Chaz Bono has now completed his transition and the media spoke of surgery. Can you please describe to us the steps needed to go from being female to male if constructing a penis is not routinely part of the transition?
Almost all transguys will, at the very minimum take testosterone. It’s usually a jab in the arse once a fortnight or so, and the magical little hormone does a lot of stuff – changes your body and head shape, makes your voice drop, changes the way you smell and the texture of your skin, makes you get hairy and/or bald depending on your genetics, speeds up your metabolism, makes you more horny – does most of those things that makes men, men. Most transguys will also have chest surgery – get rid of any chest development that has happened and reconstruct the chest to a masculine shape. A few guys will also have surgery to get rid of their uterus and ovaries – for a lot of other guys though this is no big deal because testosterone stops them from working.

As a man, living with a vagina, do you wonder/fantasize about what it’s like to penetrate someone instead of be penetrated?
Absolutely. Sometimes I have sex using a strap-on cock, and fucking someone like that feels really ‘right’, whilst at the same time being kind of frustrating because it’s not ‘me.’ My tiny cock is big enough for me to get sucked off, too, and so again, that feels really right and makes me think about what it’d be like to have a full sized cock to use. This is probably a good time to point out that just because a transguy doesn’t have a cock, doesn’t mean that he’s going to be a bottom. There are plenty of guys  (straight or gay) around that are tops, that don’t like being penetrated, and in some cases, who won’t use their equipment at all because it feels too weird for them as men.

How do you personally deal with seeing someone new and explaining your situation to them?
I’m assuming there would be a fair percentage of guys that are not comfortable with it. Disclosure is always a tricky thing, I’ve had some interesting discussions with poz guys who have to deal with a similar problem. When do you disclose to someone? How do you do it? In some ways I really like stuff like Grindr and online hook up sites, because I can put it straight up there on my profile and if guys don’t like it then they can just ignore me. It’s actually trickier in person, because I don’t really want to start straight out with ‘hi, my name is and i’m trans’.. but working out the timing is difficult. Certainly it’s a conversation that needs to be had pre getting naked, but then do you do it before any snogging happens? Only when you’re about to go home/into a toilet cubicle? When? I don’t have a stock answer, I play it on a case by case basis. On my online profiles I say that I’m a transguy and tell people to check out Buck Angel if they don’t know what that means – that’s easy.
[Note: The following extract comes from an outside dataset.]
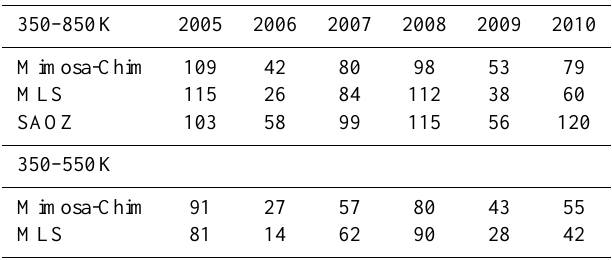
Table 2. The vortex averaged ( ≥ 65 ◦ EqL) accumulated ozone par- tial column loss (DU) estimated in 350–850 and 350–550K from the MLS sampling inside the vortex and corresponding Mimosa- Chim simulations interpolated to the observed points for each win- ter (121 Days from December to March). The SAOZ total column loss computations for the winters are compared to Mimosa-Chim and MLS loss estimates in 350–850K. The calculations for the warm winters 2006 and 2009 are performed for 72 days (from 1 December to 10 February), and 2010 for 90 days (from 1 December to end of February). The maximum loss is found (shown below) around 23–25 March in cold winters. The initial offset between tracer and MLS/Mimosa-Chim ozone is corrected with respect to MLS ozone to account for any biases in ozone loss computations. The column loss is computed from the the daily average of ozone and tracer column found inside the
In person, I usually say something like ‘hey, so you should probably know that I’m a transguy.. if we start fooling around you’re going to find that i’ve got some non-standard equipment and I just wanted to let you know.’ I’ve actually never had a negative reaction in my life. Sure, some guys have said, no thanks, not for me, but they’ve always been pretty polite about it. I don’t take offence – everyone has their own tastes – height, weight, hair, whatever, so I’m relaxed if what I’ve got is not for everyone. There will always be someone else who is into it or at least willing to give it a try. And some guys are really, really into it (lucky for me).

Do you have any other messages you’d like to pass on or misconceptions you’d like to clear up?
The only one that immediately jumps into my head is don’t assume a transguy is a bottom just because he doesn’t have a penis!  Actually just don’t assume anything about a transguy (or girl) – ask. We’re all different.